◆ **ACTIVITY**
The expected answer comprises all lines from the entries that contain the string "endothelial".

◆ **RECORDS**

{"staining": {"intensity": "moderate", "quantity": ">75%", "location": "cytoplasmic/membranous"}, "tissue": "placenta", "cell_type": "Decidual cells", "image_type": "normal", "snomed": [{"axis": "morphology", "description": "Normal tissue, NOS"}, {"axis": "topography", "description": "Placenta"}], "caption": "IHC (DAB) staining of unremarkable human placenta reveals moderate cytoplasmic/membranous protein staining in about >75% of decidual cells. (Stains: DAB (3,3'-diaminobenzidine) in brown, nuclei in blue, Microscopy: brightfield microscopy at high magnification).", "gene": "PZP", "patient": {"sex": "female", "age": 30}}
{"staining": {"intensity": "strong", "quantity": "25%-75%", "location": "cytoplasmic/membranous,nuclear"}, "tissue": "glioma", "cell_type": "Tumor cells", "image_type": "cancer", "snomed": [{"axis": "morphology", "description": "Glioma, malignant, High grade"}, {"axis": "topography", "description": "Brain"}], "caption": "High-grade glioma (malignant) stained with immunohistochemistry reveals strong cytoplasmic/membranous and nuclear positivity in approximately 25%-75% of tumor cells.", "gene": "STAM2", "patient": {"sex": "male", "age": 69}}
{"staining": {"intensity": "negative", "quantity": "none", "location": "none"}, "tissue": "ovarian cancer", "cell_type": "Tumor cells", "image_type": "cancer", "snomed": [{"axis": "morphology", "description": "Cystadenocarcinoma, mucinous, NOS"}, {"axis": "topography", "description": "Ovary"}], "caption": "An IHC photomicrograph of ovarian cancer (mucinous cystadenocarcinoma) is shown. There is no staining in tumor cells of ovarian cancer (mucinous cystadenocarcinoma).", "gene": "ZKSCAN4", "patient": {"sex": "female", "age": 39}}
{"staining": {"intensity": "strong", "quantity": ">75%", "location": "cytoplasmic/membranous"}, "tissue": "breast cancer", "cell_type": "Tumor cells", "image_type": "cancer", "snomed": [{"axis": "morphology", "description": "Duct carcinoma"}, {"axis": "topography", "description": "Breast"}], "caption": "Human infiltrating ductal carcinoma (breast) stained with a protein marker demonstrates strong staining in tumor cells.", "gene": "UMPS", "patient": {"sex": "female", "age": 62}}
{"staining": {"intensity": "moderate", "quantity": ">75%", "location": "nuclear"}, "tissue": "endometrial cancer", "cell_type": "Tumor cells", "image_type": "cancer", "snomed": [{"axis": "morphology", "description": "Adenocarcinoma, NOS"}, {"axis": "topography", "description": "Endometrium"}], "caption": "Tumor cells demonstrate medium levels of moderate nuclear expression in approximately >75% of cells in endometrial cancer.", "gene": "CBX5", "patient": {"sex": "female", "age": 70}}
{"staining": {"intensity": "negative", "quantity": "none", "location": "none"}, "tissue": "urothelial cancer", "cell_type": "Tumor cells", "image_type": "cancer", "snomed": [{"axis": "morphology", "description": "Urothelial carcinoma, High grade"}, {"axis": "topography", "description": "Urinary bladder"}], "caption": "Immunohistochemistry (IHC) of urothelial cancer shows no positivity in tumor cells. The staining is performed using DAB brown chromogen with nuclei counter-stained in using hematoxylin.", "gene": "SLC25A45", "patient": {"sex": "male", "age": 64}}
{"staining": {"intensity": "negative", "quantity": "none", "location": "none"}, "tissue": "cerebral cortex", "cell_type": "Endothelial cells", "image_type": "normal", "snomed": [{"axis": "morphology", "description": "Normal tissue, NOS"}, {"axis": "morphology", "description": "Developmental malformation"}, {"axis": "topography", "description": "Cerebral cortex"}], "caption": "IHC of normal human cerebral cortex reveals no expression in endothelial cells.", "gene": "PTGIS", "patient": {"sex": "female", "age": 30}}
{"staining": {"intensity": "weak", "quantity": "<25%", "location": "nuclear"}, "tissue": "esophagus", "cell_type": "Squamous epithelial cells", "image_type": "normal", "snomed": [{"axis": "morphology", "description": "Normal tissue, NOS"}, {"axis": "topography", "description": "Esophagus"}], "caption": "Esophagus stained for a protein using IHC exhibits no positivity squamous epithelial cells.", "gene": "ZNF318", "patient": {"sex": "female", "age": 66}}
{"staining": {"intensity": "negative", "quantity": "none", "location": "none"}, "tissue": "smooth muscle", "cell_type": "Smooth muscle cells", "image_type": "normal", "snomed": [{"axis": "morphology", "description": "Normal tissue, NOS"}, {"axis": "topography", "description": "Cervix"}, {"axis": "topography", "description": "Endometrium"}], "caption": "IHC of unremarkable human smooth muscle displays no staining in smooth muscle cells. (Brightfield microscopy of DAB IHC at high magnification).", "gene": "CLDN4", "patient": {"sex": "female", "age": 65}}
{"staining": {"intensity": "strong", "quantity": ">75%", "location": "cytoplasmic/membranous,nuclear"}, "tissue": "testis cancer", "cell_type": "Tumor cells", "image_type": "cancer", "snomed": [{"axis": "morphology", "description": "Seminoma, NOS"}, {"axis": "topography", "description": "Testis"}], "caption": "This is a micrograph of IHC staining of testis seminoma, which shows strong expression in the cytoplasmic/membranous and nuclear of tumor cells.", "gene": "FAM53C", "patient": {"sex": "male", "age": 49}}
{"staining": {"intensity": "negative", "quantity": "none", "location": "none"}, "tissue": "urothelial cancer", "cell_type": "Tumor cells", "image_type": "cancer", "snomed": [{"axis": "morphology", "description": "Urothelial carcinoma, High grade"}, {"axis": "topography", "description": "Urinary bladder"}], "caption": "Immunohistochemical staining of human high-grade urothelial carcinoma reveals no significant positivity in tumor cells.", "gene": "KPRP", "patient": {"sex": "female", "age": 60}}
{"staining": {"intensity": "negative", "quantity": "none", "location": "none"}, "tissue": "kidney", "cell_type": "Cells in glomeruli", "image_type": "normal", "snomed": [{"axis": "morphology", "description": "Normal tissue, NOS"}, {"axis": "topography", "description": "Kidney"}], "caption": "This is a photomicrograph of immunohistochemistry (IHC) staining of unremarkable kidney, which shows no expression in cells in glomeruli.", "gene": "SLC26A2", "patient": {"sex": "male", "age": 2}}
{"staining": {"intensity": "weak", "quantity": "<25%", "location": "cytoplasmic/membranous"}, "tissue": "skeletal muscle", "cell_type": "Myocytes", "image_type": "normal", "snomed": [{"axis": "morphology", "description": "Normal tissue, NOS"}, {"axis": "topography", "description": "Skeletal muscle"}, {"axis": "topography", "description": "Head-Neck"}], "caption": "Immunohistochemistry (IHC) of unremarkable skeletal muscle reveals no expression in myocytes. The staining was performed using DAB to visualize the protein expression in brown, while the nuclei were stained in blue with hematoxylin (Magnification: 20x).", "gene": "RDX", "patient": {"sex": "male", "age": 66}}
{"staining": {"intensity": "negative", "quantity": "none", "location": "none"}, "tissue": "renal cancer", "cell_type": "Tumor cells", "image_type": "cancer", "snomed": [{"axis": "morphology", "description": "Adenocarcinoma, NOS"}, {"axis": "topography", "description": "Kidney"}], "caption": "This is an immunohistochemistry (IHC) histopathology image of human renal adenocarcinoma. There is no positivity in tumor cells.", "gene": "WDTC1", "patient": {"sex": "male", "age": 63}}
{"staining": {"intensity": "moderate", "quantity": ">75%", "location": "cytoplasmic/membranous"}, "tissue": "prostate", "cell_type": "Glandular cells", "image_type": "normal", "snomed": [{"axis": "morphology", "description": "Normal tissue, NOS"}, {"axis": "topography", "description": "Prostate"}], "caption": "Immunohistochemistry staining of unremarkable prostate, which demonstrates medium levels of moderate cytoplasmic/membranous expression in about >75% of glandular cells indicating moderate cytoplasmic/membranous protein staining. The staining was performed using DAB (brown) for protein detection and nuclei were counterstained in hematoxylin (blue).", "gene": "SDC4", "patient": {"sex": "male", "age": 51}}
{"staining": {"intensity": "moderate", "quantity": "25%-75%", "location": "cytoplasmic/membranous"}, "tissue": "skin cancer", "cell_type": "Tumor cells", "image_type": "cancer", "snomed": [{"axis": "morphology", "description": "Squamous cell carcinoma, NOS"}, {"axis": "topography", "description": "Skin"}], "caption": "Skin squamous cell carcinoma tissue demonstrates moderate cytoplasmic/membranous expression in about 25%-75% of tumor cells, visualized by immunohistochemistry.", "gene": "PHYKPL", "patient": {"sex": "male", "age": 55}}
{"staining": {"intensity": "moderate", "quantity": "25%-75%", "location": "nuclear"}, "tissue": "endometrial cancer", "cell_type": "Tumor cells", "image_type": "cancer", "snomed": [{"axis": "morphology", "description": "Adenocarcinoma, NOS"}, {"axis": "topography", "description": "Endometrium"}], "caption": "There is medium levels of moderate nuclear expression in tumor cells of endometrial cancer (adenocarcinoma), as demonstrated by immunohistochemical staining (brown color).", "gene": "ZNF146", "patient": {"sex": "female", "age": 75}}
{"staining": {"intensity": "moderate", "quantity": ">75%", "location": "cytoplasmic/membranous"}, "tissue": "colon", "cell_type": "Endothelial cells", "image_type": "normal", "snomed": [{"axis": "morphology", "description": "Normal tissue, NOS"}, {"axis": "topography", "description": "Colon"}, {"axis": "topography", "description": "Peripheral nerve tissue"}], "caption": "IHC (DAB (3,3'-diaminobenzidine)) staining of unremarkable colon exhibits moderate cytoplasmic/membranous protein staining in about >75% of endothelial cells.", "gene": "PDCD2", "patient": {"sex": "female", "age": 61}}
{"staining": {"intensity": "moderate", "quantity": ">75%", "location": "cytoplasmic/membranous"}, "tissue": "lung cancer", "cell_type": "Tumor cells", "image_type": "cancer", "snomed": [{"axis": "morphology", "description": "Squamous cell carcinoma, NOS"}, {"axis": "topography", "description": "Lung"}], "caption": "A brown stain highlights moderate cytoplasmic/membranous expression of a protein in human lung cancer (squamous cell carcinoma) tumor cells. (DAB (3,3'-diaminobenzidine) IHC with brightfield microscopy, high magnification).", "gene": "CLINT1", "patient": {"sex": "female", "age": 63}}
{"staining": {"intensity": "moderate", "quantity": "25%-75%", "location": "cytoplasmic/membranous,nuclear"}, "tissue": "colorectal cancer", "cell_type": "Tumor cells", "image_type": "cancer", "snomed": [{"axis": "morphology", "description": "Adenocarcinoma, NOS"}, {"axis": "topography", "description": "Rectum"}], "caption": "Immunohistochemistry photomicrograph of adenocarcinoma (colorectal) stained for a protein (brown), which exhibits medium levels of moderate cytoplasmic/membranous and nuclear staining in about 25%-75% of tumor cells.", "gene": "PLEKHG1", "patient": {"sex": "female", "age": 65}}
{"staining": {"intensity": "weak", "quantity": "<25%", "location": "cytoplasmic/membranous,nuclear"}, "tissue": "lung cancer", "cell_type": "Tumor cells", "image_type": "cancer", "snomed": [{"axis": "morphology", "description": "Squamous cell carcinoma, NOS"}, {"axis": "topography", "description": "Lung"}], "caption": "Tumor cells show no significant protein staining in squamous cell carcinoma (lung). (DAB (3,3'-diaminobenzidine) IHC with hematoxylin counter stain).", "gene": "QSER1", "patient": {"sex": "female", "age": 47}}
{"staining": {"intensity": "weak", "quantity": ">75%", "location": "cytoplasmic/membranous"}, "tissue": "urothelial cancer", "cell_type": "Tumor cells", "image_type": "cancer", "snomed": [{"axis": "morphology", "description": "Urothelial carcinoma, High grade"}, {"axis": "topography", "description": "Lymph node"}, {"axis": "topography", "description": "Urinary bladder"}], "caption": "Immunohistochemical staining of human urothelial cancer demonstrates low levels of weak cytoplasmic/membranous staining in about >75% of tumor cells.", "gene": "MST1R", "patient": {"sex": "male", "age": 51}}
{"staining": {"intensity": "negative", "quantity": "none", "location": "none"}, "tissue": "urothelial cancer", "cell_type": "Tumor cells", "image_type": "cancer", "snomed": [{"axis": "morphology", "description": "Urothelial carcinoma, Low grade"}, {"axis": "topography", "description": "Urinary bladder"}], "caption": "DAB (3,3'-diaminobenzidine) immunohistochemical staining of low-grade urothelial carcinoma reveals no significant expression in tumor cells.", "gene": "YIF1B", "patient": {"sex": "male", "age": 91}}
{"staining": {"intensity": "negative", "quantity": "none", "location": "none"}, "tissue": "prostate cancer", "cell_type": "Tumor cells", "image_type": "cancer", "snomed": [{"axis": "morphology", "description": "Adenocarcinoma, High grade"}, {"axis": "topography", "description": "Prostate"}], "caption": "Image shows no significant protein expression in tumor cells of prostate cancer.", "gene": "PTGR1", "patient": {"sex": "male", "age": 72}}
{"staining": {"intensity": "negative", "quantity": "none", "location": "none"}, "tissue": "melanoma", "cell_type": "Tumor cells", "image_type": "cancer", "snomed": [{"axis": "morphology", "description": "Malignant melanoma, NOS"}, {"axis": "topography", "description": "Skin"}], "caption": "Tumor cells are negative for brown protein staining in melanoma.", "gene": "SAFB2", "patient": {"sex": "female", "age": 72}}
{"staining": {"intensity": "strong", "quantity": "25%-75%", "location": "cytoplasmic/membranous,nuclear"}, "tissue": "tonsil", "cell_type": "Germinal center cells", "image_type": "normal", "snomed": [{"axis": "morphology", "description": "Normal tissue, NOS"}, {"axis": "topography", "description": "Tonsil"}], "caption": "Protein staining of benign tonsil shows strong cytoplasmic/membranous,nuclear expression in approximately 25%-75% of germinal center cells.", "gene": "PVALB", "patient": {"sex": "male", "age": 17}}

◆ **RESULT OF THE TASK**
{"staining": {"intensity": "negative", "quantity": "none", "location": "none"}, "tissue": "cerebral cortex", "cell_type": "Endothelial cells", "image_type": "normal", "snomed": [{"axis": "morphology", "description": "Normal tissue, NOS"}, {"axis": "morphology", "description": "Developmental malformation"}, {"axis": "topography", "description": "Cerebral cortex"}], "caption": "IHC of normal human cerebral cortex reveals no expression in endothelial cells.", "gene": "PTGIS", "patient": {"sex": "female", "age": 30}}
{"staining": {"intensity": "moderate", "quantity": ">75%", "location": "cytoplasmic/membranous"}, "tissue": "colon", "cell_type": "Endothelial cells", "image_type": "normal", "snomed": [{"axis": "morphology", "description": "Normal tissue, NOS"}, {"axis": "topography", "description": "Colon"}, {"axis": "topography", "description": "Peripheral nerve tissue"}], "caption": "IHC (DAB (3,3'-diaminobenzidine)) staining of unremarkable colon exhibits moderate cytoplasmic/membranous protein staining in about >75% of endothelial cells.", "gene": "PDCD2", "patient": {"sex": "female", "age": 61}}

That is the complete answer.